My students urged me to stop, but wanting to set a good example, I told them that work comes before pleasure and that I was going to get to the location, unload the tools and equipment, get them on task and then go out for coffee. Ah, the best laid plans of mice and chefs often go awry.
Twenty minutes after the meeting time, I called the nonprofit contact because there was no one there and the place was locked. They had been late in picking up Chef Jeff, I was told, and would be at the location in 10 minutes. They said one of the women in their office was bringing coffee for everyone. Well, when they finally arrived three minutes later we found that things were not quite as we expected. The chicken was frozen solid, ingredients weren’t broken down as promised, and overall we had a lot of work to do before the noon serving time. Any chance of me leaving was wiped out. No worries, I thought, I’ve been up for four hours, I can wait a few more minutes for the woman to arrive with the coffee. She showed up over 45 minutes later! When I asked about the coffee, she said, “I didn’t bring any. I heard that the group picking up Chef Jeff stopped on the way up and so I didn’t think we needed any.” I wanted to cry, but kept muddling through.
About 11:00 Chef Jeff asked me to find someone to make a run to the grocery store for some items that were missing. I found a willing gentleman, and gave him Chef Jeff’s list. On his way out the door, I begged that if it wouldn’t delay him more than one minute to please bring me back a cup of black coffee.

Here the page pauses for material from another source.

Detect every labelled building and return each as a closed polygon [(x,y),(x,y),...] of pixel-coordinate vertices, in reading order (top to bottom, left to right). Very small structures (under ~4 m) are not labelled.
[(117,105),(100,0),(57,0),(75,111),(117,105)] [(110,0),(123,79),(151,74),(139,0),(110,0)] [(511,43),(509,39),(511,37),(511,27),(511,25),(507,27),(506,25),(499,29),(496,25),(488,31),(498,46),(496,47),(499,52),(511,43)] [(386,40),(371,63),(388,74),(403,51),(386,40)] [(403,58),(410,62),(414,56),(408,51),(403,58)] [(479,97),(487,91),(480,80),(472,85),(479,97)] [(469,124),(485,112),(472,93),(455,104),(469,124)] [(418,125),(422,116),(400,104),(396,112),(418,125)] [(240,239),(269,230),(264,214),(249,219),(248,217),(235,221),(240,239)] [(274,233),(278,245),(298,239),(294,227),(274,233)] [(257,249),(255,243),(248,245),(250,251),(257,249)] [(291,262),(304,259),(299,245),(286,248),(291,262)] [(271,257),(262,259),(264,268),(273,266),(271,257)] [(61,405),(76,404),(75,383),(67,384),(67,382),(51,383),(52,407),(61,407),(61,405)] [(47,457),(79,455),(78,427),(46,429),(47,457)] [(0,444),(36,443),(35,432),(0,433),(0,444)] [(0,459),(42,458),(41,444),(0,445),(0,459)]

Forty minutes later, and with less than twenty minutes before show time, he returned and handed me a cup of coffee about the size of a California redwood tree. I thanked him profusely and took the lid off to let it cool down a bit. My students told me later that my eyes and tongue looked like Wiley Coyote about ready to pounce on the Road Runner. I put the coffee down on top of the hot line counter and started prepping the other items from the store. Jeff walked in the kitchen. “Whose coffee is this?” I reply nervously, with a quivering, “Mine chef.” I see where this is heading. “Get rid of it now,” he says as he walks past me. My students stare at me with shock, horror, and disbelief. They are feeling my pain. “Yes, chef,” I croak, failing to sound strong and brave. I hadn’t even had one sip!
Now, he was right of course. We had young ladies ages 13 to 15 serving with full-size trays. If one of them had knocked the coffee over the food the entire hot line would have been ruined.
Later my students told me that they knew that I was asking myself:
1. Is it illegal?
2. Is it immoral?
3. Is it dangerous?
I didn’t question the order to throw out the coffee. I wouldn’t think to question it. Jeff was the chef for that event, not me. I can’t require my students to do something that I wouldn’t do.
There is no "team" in "chef" Saying “Yes, chef” is just part of that equation. Like the captain of a ship, or an aircraft pilot, the buck has to stop somewhere. If the buck stops with the chef, then the chef must have the authority and power to make sure that things are done her or his way.
What did I learn from the experience with Chef Jeff? I learned that any chef worth his or her kosher salt, when not in charge of the kitchen, will say “Yes, chef.” That is what you as a chef expect in your kitchen, and it's what I teach my students.
I learned one more thing: Never to forget the travel mug of coffee.